Content starts

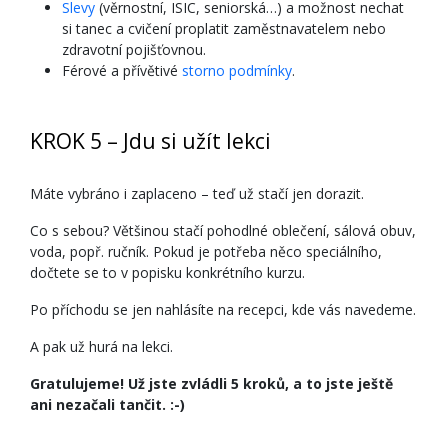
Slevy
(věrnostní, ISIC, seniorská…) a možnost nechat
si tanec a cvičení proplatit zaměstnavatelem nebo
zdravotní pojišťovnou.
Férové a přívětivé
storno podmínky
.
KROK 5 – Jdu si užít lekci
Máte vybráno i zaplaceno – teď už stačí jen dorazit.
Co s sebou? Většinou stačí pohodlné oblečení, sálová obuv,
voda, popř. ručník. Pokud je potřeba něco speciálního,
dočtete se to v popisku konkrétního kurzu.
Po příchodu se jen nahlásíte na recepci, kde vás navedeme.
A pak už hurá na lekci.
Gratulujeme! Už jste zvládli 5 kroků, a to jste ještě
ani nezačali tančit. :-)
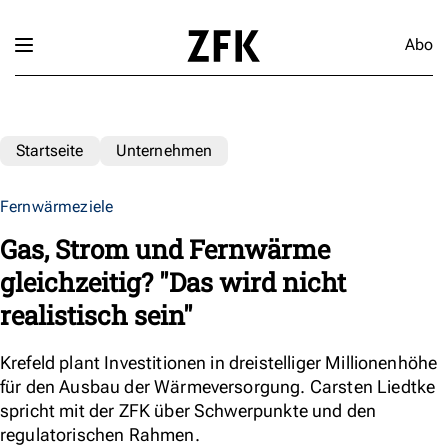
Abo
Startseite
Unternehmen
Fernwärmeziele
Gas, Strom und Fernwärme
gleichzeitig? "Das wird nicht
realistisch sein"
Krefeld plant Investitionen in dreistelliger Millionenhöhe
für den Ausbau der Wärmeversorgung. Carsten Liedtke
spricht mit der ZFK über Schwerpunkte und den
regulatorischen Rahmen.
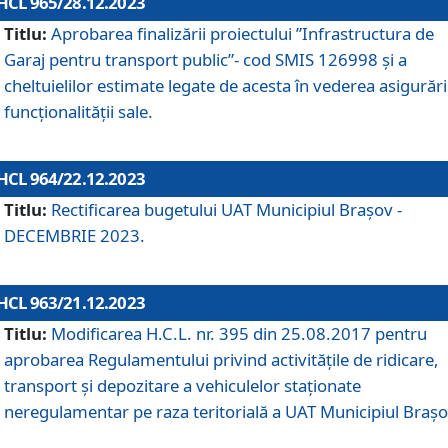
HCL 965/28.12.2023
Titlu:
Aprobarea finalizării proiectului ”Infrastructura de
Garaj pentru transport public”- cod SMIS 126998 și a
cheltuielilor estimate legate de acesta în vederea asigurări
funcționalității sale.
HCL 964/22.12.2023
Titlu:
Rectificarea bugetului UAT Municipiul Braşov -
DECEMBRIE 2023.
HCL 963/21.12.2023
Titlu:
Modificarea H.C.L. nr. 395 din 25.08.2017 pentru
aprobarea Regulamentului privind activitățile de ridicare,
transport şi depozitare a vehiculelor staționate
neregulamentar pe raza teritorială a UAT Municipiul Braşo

Content ends
Content starts

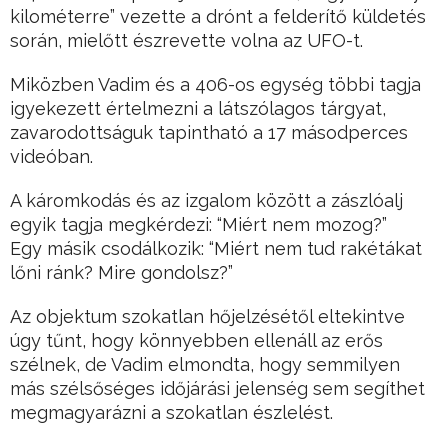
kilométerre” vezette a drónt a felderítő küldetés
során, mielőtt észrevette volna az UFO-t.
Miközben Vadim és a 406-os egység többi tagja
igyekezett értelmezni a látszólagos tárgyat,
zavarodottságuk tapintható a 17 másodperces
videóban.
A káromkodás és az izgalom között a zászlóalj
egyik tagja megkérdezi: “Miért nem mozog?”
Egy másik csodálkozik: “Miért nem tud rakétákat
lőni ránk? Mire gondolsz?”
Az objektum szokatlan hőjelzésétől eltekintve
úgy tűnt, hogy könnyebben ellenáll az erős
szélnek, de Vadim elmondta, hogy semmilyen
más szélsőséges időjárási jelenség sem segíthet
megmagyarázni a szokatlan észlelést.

Content ends

Requirement: Within the entries above, work out how many lines contain the word "lekci". The number alone is the answer.

Answer to the exercise: 2